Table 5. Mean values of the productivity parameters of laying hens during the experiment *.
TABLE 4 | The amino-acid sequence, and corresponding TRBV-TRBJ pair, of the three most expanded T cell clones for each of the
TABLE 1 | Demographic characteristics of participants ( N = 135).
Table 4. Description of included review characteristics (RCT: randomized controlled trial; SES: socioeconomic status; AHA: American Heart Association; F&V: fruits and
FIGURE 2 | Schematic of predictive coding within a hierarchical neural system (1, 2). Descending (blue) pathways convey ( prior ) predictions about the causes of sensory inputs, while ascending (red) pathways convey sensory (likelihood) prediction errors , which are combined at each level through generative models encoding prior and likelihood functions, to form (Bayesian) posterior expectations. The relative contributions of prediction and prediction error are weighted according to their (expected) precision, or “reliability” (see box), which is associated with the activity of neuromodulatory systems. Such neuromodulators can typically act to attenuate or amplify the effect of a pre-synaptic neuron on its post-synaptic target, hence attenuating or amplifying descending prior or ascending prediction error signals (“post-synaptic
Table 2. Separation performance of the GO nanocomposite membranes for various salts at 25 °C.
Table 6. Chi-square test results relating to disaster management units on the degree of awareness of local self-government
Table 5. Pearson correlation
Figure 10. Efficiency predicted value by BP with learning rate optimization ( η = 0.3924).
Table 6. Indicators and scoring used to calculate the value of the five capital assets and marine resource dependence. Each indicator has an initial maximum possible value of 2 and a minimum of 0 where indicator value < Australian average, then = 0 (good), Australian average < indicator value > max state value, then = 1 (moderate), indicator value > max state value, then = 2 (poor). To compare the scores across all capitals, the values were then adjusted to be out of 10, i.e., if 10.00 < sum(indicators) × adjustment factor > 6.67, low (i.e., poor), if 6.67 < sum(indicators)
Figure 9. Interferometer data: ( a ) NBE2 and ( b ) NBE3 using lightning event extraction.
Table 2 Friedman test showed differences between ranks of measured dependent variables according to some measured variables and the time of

Exercise:
Reproduce each line of the material containing the word "values".

Response to the task:
Table 5. Mean values of the productivity parameters of laying hens during the experiment *.
Table 6. Indicators and scoring used to calculate the value of the five capital assets and marine resource dependence. Each indicator has an initial maximum possible value of 2 and a minimum of 0 where indicator value < Australian average, then = 0 (good), Australian average < indicator value > max state value, then = 1 (moderate), indicator value > max state value, then = 2 (poor). To compare the scores across all capitals, the values were then adjusted to be out of 10, i.e., if 10.00 < sum(indicators) × adjustment factor > 6.67, low (i.e., poor), if 6.67 < sum(indicators)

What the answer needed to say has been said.